[Pacemaker] stonith

Discussion:

[Pacemaker] stonith

Thomas Manninger

2015-04-17 10:36:00 UTC

_______________________________________________
Pacemaker mailing list: ***@oss.clusterlabs.org
http://oss.clusterlabs.org/mailman/listinfo/pacemaker

Project Home: http://www.clusterlabs.org
Getting started: http://www.clusterlabs.org/doc/Cluster_from_Scratch.pdf
Bugs: http://bugs.clusterlabs.org

D***@gmx.at

2015-04-18 05:39:16 UTC

Permalink

for information: i am using pacemaker 1.1.12 on debian wheezy

-----Ursprüngliche Nachricht-----
Gesendet: Freitag, 17 April 2015 um 12:36:00 Uhr
Von: "Thomas Manninger" <***@gmx.at>
An: ***@oss.clusterlabs.org
Betreff: [Pacemaker] stonith

Hi list,

i have a pacemaker/corosync2 setup with 4 nodes, stonith configured over ipmi interface.

My problem is, that sometimes, a wrong node is stonithed.
As example:
I have 4 servers: node1, node2, node3, node4

I start a hardware- reset on node node1, but node1 and node3 will be stonithed.
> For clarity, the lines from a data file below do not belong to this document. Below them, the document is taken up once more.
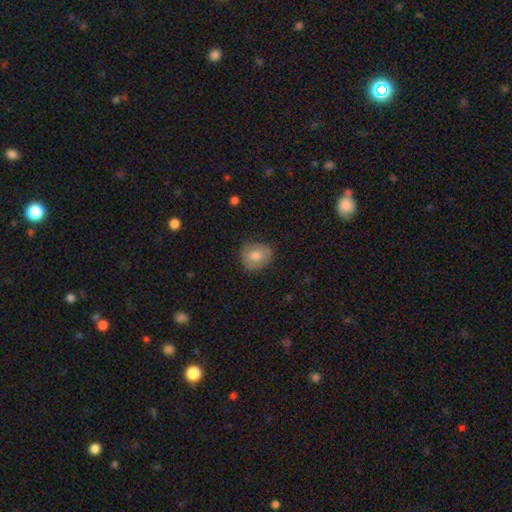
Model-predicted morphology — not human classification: type=smooth (69%); roundness=round (70%); merging=none (79%).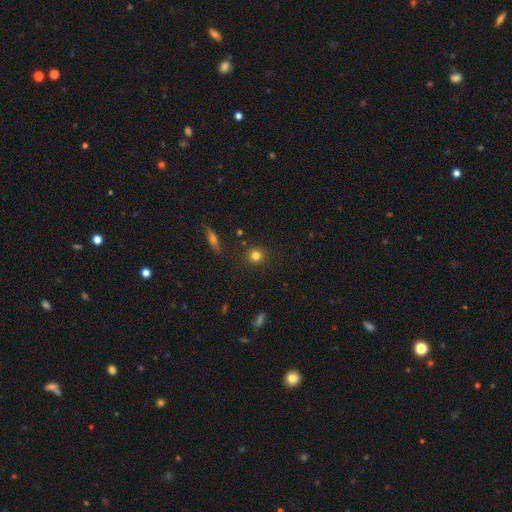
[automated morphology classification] Q: Smooth or featured?
A: smooth (81%); runner-up: star or artifact (12%)
Q: How rounded?
A: round (92%); runner-up: in between (7%)
Q: Merging?
A: none (89%); runner-up: minor disturbance (6%)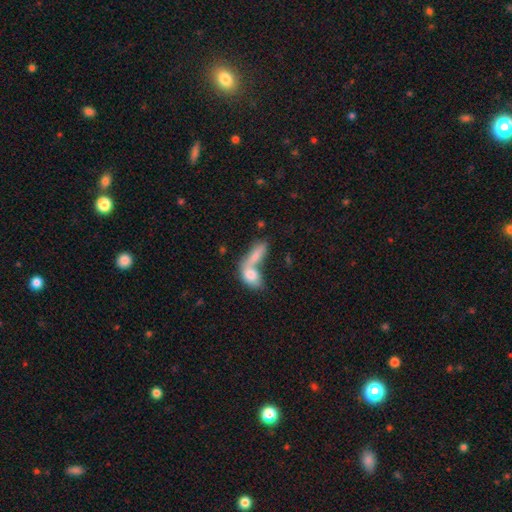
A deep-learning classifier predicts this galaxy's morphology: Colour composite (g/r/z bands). It shows a smooth galaxy with no disk features (77%) that is in between round and cigar-shaped (69%). Merging: merger (70%).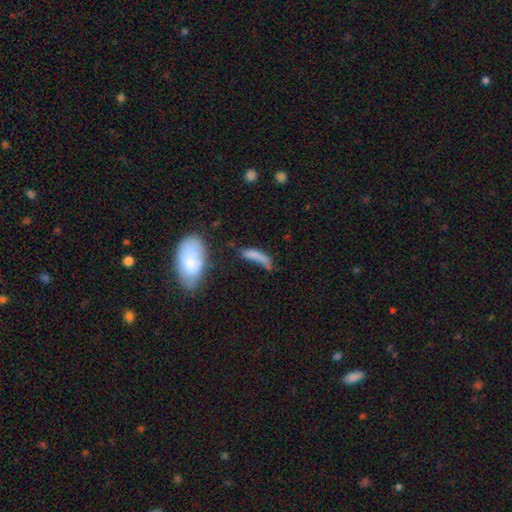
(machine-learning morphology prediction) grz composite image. It shows a smooth galaxy with no disk features (68%) that is cigar-shaped (63%). Merging: none (33%).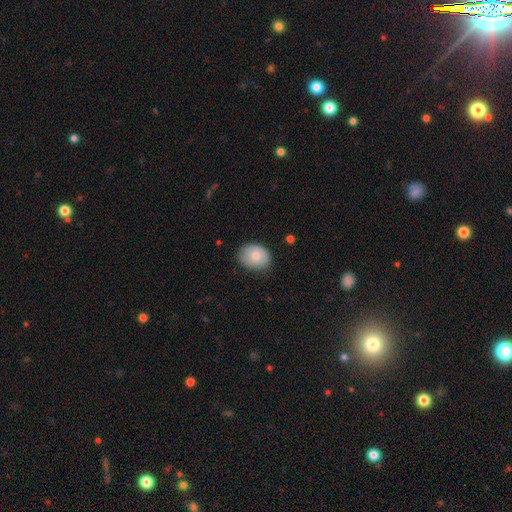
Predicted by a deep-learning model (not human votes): smooth 77%, featured or disk 17%, star or artifact 7%. Down the decision tree: how rounded — in between (62%); merging — none (77%).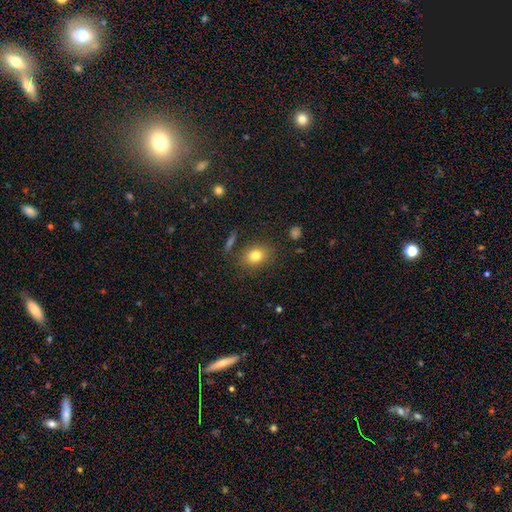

In the cluster.log, i found following entry:
Apr 17 11:02:41 [20473] node2   stonithd:    debug: stonith_action_create:       Initiating action reboot for agent fence_legacy (target=node1)
Apr 17 11:02:41 [20473] node2   stonithd:    debug: make_args:   Performing reboot action for node 'node1' as 'port=node1'
Apr 17 11:02:41 [20473] node2   stonithd:    debug: internal_stonith_action_execute:     forking
Apr 17 11:02:41 [20473] node2   stonithd:    debug: internal_stonith_action_execute:     sending args
Apr 17 11:02:41 [20473] node2   stonithd:    debug: stonith_device_execute:      Operation reboot for node node1 on p_stonith_node3 now running with pid=113092, timeout=60s

node1 will be reseted with the stonith primitive of node3 ?? Why??

my stonith config:
primitive p_stonith_node1 stonith:external/ipmi \
        params hostname=node1 ipaddr=10.100.0.2 passwd_method=file passwd="/etc/stonith_ipmi_passwd" userid=stonith interface=lanplus priv=OPERATOR \
        op monitor interval=3s timeout=20s \
        meta target-role=Started failure-timeout=30s
primitive p_stonith_node2 stonith:external/ipmi \
        op monitor interval=3s timeout=20s \
        params hostname=node2 ipaddr=10.100.0.4 passwd_method=file passwd="/etc/stonith_ipmi_passwd" userid=stonith interface=lanplus priv=OPERATOR \
        meta target-role=Started failure-timeout=30s
primitive p_stonith_node3 stonith:external/ipmi \
        op monitor interval=3s timeout=20s \
        params hostname=node3 ipaddr=10.100.0.6 passwd_method=file passwd="/etc/stonith_ipmi_passwd" userid=stonith interface=lanplus priv=OPERATOR \
        meta target-role=Started failure-timeout=30s
primitive p_stonith_node4 stonith:external/ipmi \
        op monitor interval=3s timeout=20s \
        params hostname=node4 ipaddr=10.100.0.8 passwd_method=file passwd="/etc/stonith_ipmi_passwd" userid=stonith interface=lanplus priv=OPERATOR \
        meta target-role=Started failure-timeout=30s

Somebody can help me??
Thanks!

Regards,
Thomas_______________________________________________ Pacemaker mailing list: ***@oss.clusterlabs.org http://oss.clusterlabs.org/mailman/listinfo/pacemaker Project Home: http://www.clusterlabs.org Getting started: http://www.clusterlabs.org/doc/Cluster_from_Scratch.pdf Bugs: http://bugs.clusterlabs.org

_______________________________________________
Pacemaker mailing list: ***@oss.clusterlabs.org
http://oss.clusterlabs.org/mailman/listinfo/pacemaker

Project Home: http://www.clusterlabs.org
Getting started: http://www.clusterlabs.org/doc/Cluster_from_Scratch.pdf
Bugs: http://bugs.c

Andreas Kurz

2015-04-19 12:23:27 UTC

Permalink

Post by D***@gmx.at
Hi list,
i have a pacemaker/corosync2 setup with 4 nodes, stonith configured over
ipmi interface.
My problem is, that sometimes, a wrong node is stonithed.
I have 4 servers: node1, node2, node3, node4
I start a hardware- reset on node node1, but node1 and node3 will be
stonithed.

You have to tell pacemaker exactly what stonith-resource can fence what
node if the stonith agent you are using does not support the "list" action.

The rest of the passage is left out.